We are all raising our children far away from our familiar surroundings. We are raising children who have adapted to the environment they have found themselves in, in a country not their own.Our kids have expat friends from all over the world, each speaking with a homogeneous accent with each other. Surprisingly, with their parents, our kids slip back into the English we speak at home. Our kids are as comfortable with the local roti canai as they are with alu parathas.
Their parents too blend into the expat environment. We wear our pants and we enjoy our teh tarik and kopi tarik as much as anyone else.
But we make it a point to still eat Indian at home. We say our prayers and we see to it the kids understand their mother tongues. We wear our kadhas, our lohas and our toe rings. Some stuff we have not given up even in our expat lives. Wearing our saree, salwars and ethnic prints is a subconscious way of keeping our roots intact. Keeping our third culture kids familiar with the environment at home.

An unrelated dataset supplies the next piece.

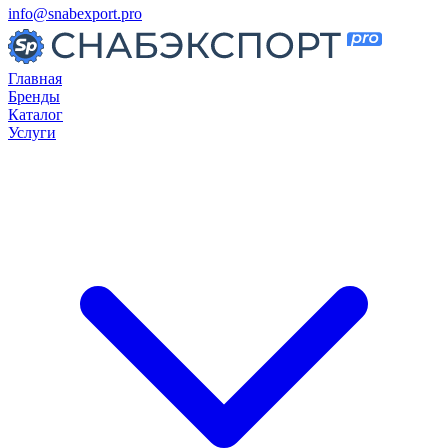
info@snabexport.pro
Главная
Бренды
Каталог
Услуги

The saree pact may be a conscious movement in our native country. For us, expat parents, it is a conscious way of keeping our kids familiar with their identity. And yes, if it keeps the handlooms intact for them by the time they step up to take their place in the world as adults, we are glad to have made the effort. We hope our kids enjoy the weaves and textures and colours that form the fabric of our Indianness as much as they blend into international styles.

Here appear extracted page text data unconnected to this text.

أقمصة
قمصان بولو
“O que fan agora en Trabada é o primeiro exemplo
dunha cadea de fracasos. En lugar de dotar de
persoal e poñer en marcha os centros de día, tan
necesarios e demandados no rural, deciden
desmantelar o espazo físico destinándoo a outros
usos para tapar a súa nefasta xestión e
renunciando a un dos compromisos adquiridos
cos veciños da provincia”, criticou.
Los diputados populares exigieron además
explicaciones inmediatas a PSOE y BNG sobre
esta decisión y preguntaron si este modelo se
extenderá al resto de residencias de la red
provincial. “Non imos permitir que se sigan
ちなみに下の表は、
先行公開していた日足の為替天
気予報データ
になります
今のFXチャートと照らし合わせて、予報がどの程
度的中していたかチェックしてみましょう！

Here are some saree stories with our Saree Date in Kuala Lumpur.
Sheenu Gupta: has just arrived in Malaysia, and is still to get the keys to her home, the container with her luggage is still to arrive. But when she heard about the saree pact, she also discovered Brickfields, our own Little India. She found a saree she liked, bought the matching petticoat and got the blouse stitched- in the span of two hours and a dosa!
Tina Chopra Hasrouni: is married to a Lebanese, with a beautiful little girl who loves (and misses) garam phulkas. Natalie is the only child to opt for Indian food in all our social gatherings, while the rest of the kids are happy with their pizzas. She missed her friends birthday party to join mum for the Saree date. Tina thinks she did not understand much but enjoyed wearing her own saree. She was the only representative of Gen Y who wore the saree that evening.
Jamuna Muralidharan: a top HR person in a top multinat! A saree to her has always been more an identity than just a dress. An identity in the Indian environment that allowed her to “behave like a man” in the corporate world, while still keeping her heart as a woman. She combines elegance with firmness with her sarees, and misses wearing them here.
Swati Pandey: chose the kantha work on Tussar silk to celebrate the tradition of handmade work that brings such beauty to our lives. I remember my mom who always helped me with draping the saree but this time it was my 10 year old daughter who delighted in my dressing up. It was she who helped me get the pleats right and manage draping the six yards. Wearing the saree brought more reasons to smile and share with my girl. I hope Gen Y will come to appreciate traditions and the saree as much!
Shalini Sehgal: the saree is the most beautiful garment. I agree but have always found it cumbersome to drape it and after living outside India for may years, the practice for saree draping was all gone. I was pleasantly surprised when my daughter decided to wear a saree for her school graduation in Singapore two years back. We hunted for the saree, she loved this one with the bright red border and carried it off quite gracefully.
Monisha Sen: while all of you raid your mothers closet, I had to clean out my mother’s cupboard as she passed away- exactly a year ago. Her students at school all have fond memories of my mother in her sarees with her matching bangles so it was apt that this photograph of her in a school function popped out at me- wearing a saree I had kept for myself. Despite not having a matching blouse, this saree begged to be worn in her memory- one last time. It was an old saree and got torn that night of our Saree date, but I did manage to wrap myself in what used to be hers one more time.